• _Entries taken from a collection_:
=====

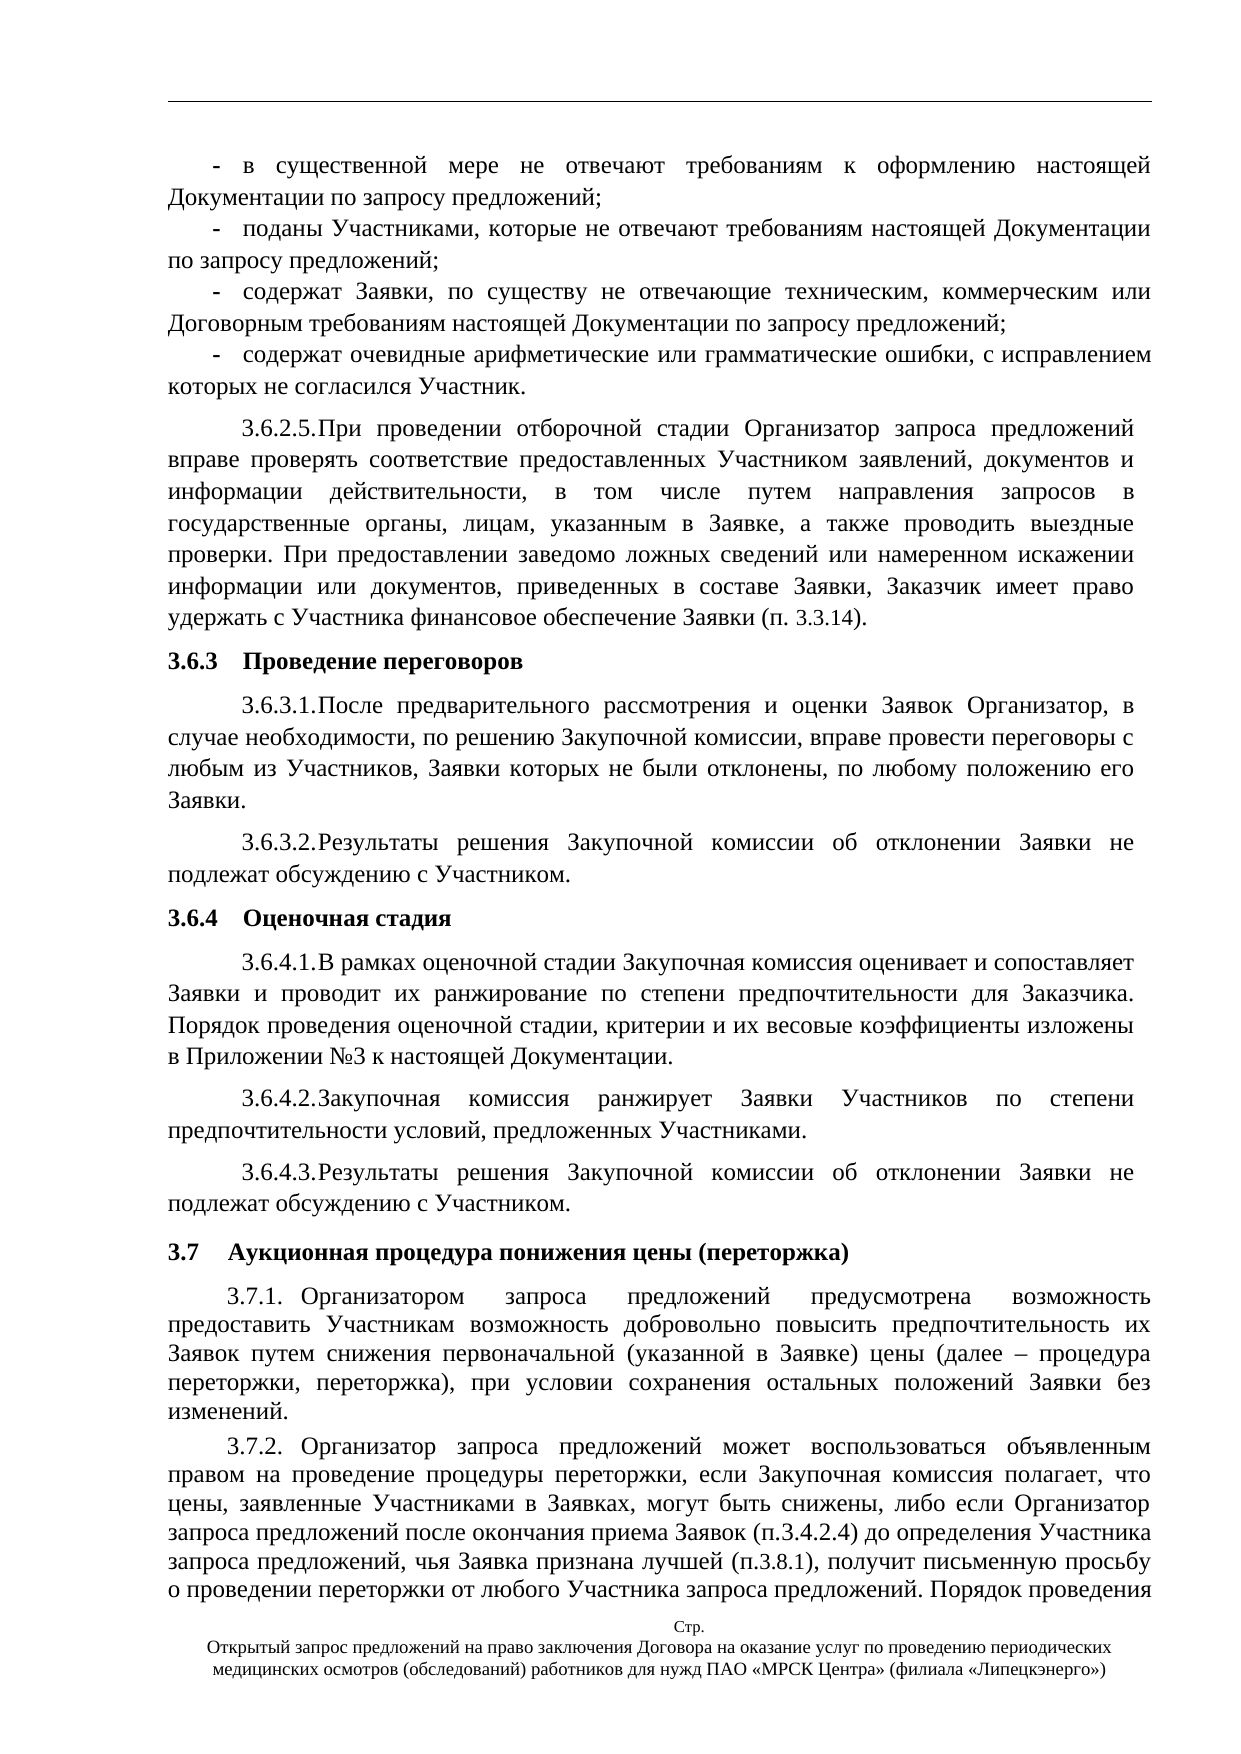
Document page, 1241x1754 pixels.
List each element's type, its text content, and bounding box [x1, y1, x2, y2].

list в существенной мере не отвечают требованиям к оформлению настоящей Документации по запросу предложений; [168, 150, 1152, 210]
subtitle Аукционная процедура понижения цены (переторжка) [168, 1237, 1152, 1266]
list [168, 1431, 1152, 1603]
list В рамках оценочной стадии Закупочная комиссия оценивает и сопоставляет Заявки и проводит их ранжирование по степени предпочтительности для Заказчика. Порядок проведения оценочной стадии, критерии и их весовые коэффициенты изложены в Приложении №3 к настоящей Документации. [168, 947, 1135, 1070]
list При проведении отборочной стадии Организатор запроса предложений вправе проверять соответствие предоставленных Участником заявлений, документов и информации действительности, в том числе путем направления запросов в государственные органы, лицам, указанным в Заявке, а также проводить выездные проверки. При предоставлении заведомо ложных сведений или намеренном искажении информации или документов, приведенных в составе Заявки, Заказчик имеет право удержать с Участника финансовое обеспечение Заявки (п. 3.3.14). [168, 413, 1135, 631]
list После предварительного рассмотрения и оценки Заявок Организатор, в случае необходимости, по решению Закупочной комиссии, вправе провести переговоры с любым из Участников, Заявки которых не были отклонены, по любому положению его Заявки. [168, 690, 1135, 814]
list Организатором запроса предложений предусмотрена возможность предоставить Участникам возможность добровольно повысить предпочтительность их Заявок путем снижения первоначальной (указанной в Заявке) цены (далее – процедура переторжки, переторжка), при условии сохранения остальных положений Заявки без изменений. [168, 1281, 1152, 1424]
list Результаты решения Закупочной комиссии об отклонении Заявки не подлежат обсуждению с Участником. [168, 827, 1135, 887]
subtitle Проведение переговоров [168, 646, 1152, 675]
list Результаты решения Закупочной комиссии об отклонении Заявки не подлежат обсуждению с Участником. [168, 1157, 1135, 1217]
list Закупочная комиссия ранжирует Заявки Участников по степени предпочтительности условий, предложенных Участниками. [168, 1083, 1135, 1144]
list поданы Участниками, которые не отвечают требованиям настоящей Документации по запросу предложений; [168, 213, 1152, 273]
subtitle Оценочная стадия [168, 903, 1152, 931]
list содержат Заявки, по существу не отвечающие техническим, коммерческим или Договорным требованиям настоящей Документации по запросу предложений; [168, 276, 1152, 337]
list содержат очевидные арифметические или грамматические ошибки, с исправлением которых не согласился Участник. [168, 339, 1152, 400]
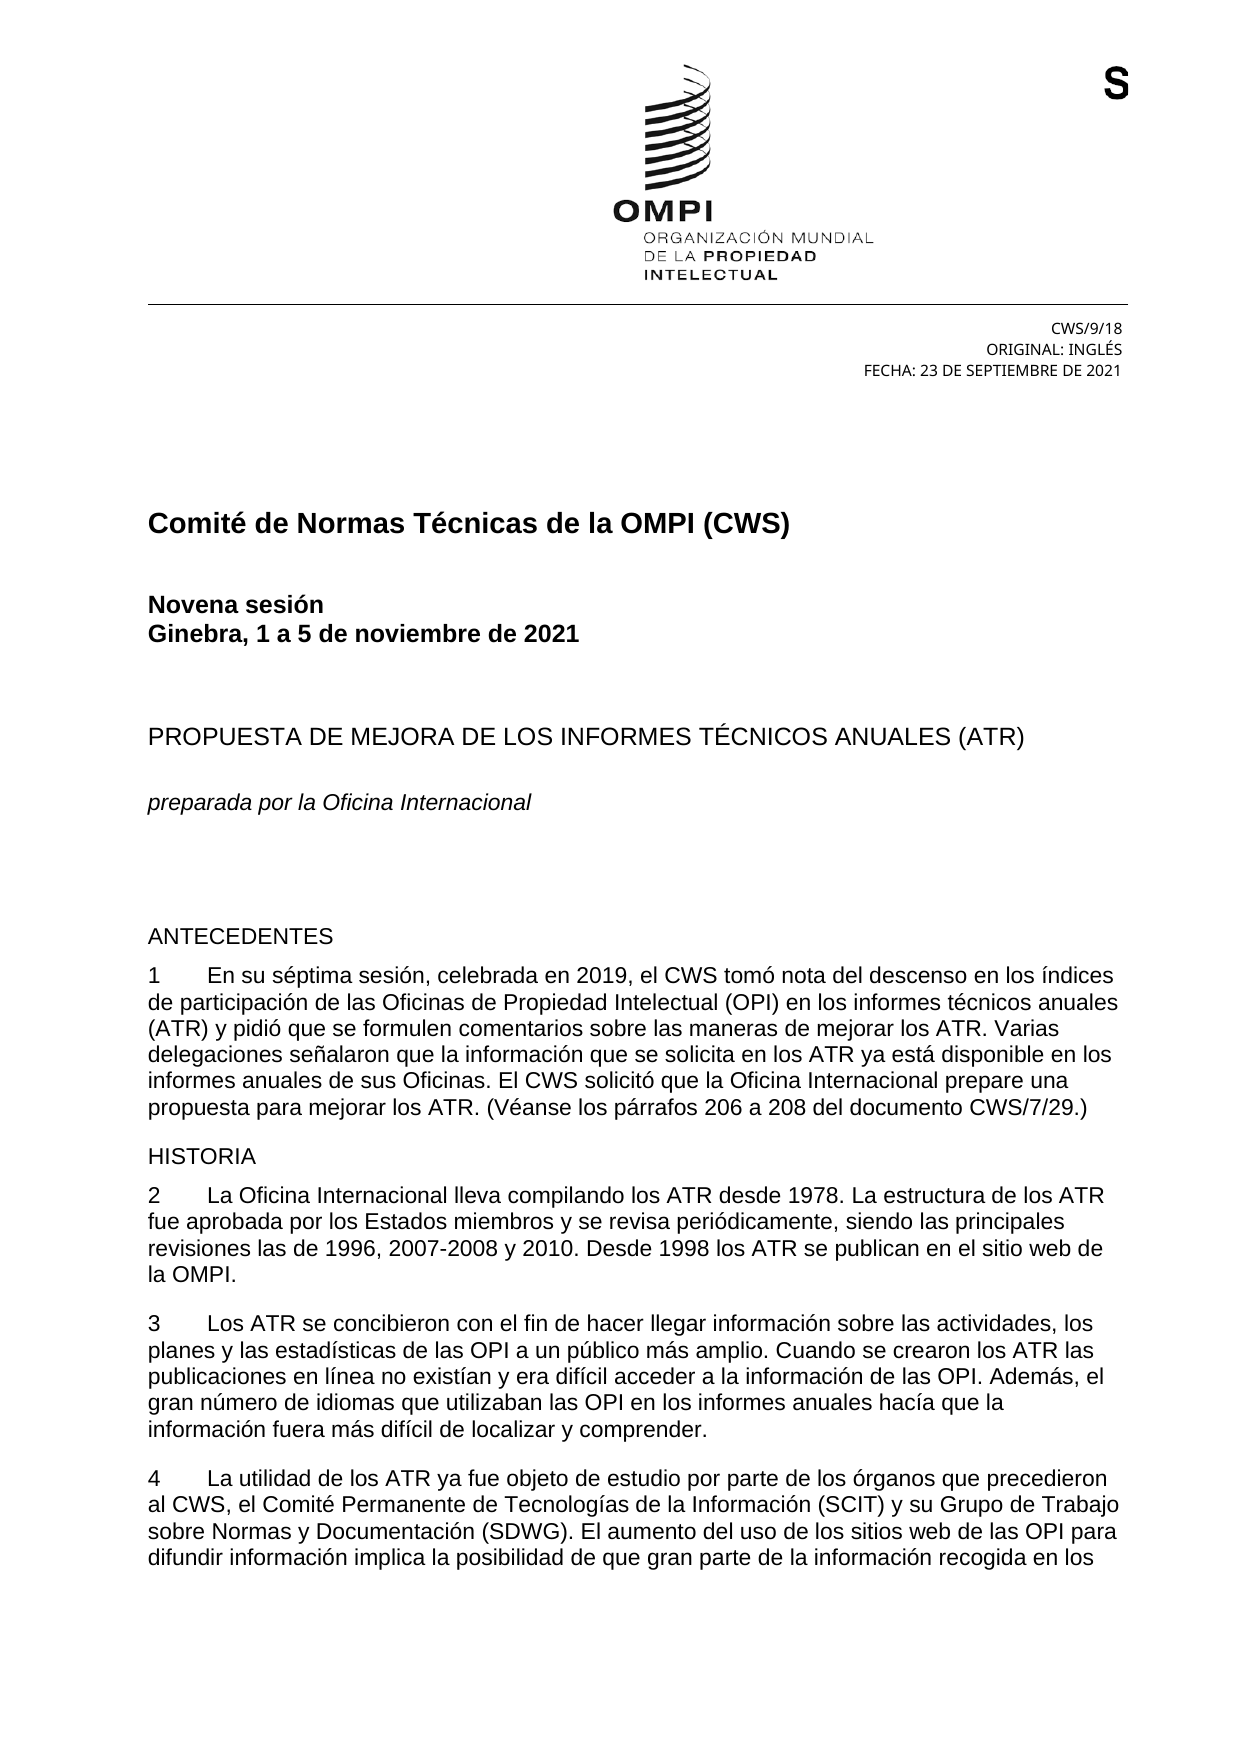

=====

• _Instructions to follow_:
Copy out every line of the data where the word "подлежат" occurs.

• _Written answer_:
list Результаты решения Закупочной комиссии об отклонении Заявки не подлежат обсуждению с Участником. [168, 827, 1135, 887]
list Результаты решения Закупочной комиссии об отклонении Заявки не подлежат обсуждению с Участником. [168, 1157, 1135, 1217]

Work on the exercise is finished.